一大早的运动量很大,也很刺激。
以至于邵月橙抱着沉甸甸的一大箱子钞票关上任意门时,还有点没回得过神来。
她眼睛锃亮,突然就找到了“兼职”的动力。
这样的牛马她爱当!!
“还有吗?”邵月橙偏过头,兴奋地拍了拍手里的箱子示意道,“这种‘公益活动’。”
小鸡仔缩着脖子怕怕:[这已经是最后一次了。
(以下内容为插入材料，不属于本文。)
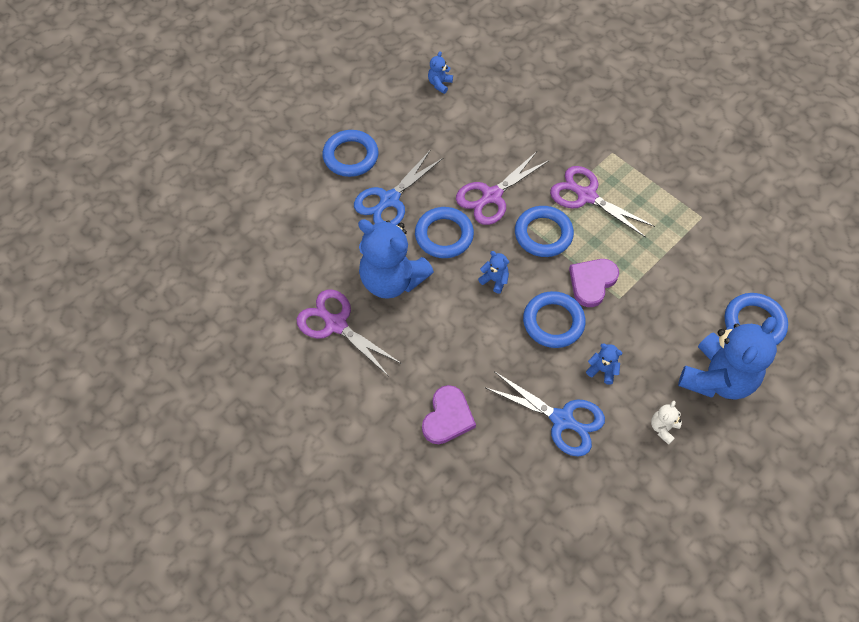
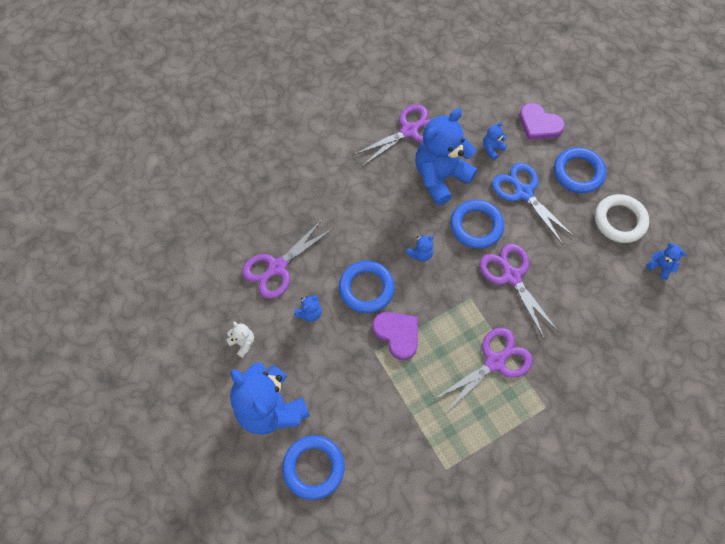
camera: 105 degrees right, 5 degrees up
(340, 237) = (492, 149): none -> blue teddy bear
(399, 117) = (619, 221): none -> white ring
(447, 417) = (307, 188): purple heart -> purple heart (539, 124)
(543, 234) = (459, 308): blue ring -> none
(562, 420) = (277, 267): blue scissors -> purple scissors

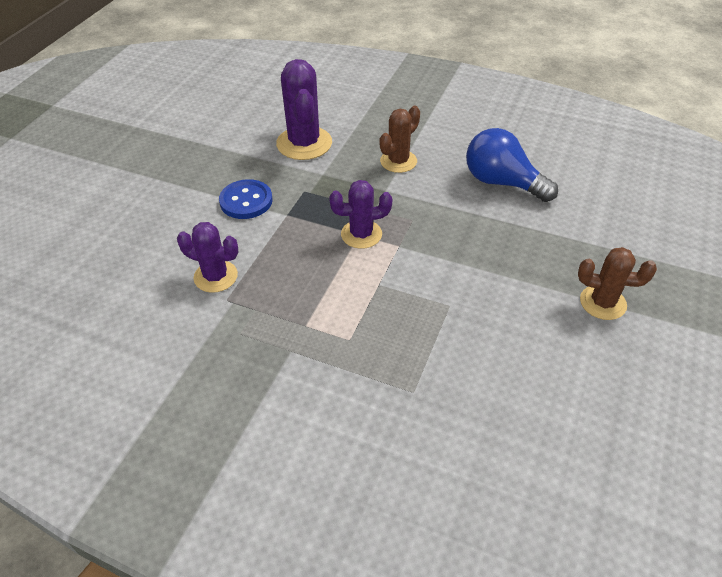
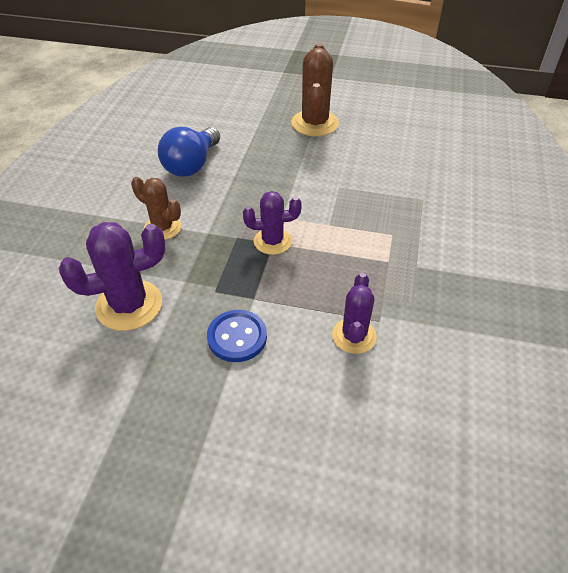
camera: 100 degrees left, 0 degrees up
(361, 234) = (272, 241): purple cactus -> purple cactus turned 75 degrees counterclockwise
(602, 303) = (315, 123): brown cactus -> brown cactus, size x1.56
]
邵月橙怒了,薅起鸡仔一通摇:“那你怎么不早告诉我!!!”
[这......不是非......重要剧情点......可不......走么......]小鸡仔被人摇得头晕,吐着舌头,说出的话都是七零八落的。
邵月橙闻言更怒了:“这哪里不重要了?!”
“这就是我的命根子!!!”她松开手,把钱箱怼到系统跟前戳得啪啪响。
一副气急败坏,又痛心疾首的模样。
小鸡仔顺过口气来,赶紧解释:[霍怀归在此之前,是还找过于韫三次。]
[但有一次是给的不动产,另一次是给的银行卡。]小鸡仔边说,还边偷瞄起邵月橙的脸色,[都被于韫给扔了。]
邵月橙听得心在滴血,瞥它道:“还有一次呢?”
[给的美钞。]小鸡仔悄咪咪道。
邵月橙脸抽了一下,刚要说话。小鸡仔立马补充:[但全被于韫当着霍怀归的面,给一张张撕烂扔垃圾桶里了。]
邵月橙脸都绿了,感觉心如死灰。
她抱着怀里的钱箱躺倒在沙发上,眼角流下了两行清泪:“妈妈到底还是来晚了......”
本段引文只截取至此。